Copy each line of the following material that has the string "left".
====== Extracted entries
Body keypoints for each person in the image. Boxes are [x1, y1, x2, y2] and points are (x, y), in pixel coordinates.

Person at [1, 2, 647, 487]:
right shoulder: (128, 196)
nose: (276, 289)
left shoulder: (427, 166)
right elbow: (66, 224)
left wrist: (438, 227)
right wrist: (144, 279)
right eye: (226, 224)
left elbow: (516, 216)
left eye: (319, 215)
============
_Exercise result:_
left shoulder: (427, 166)
left wrist: (438, 227)
left elbow: (516, 216)
left eye: (319, 215)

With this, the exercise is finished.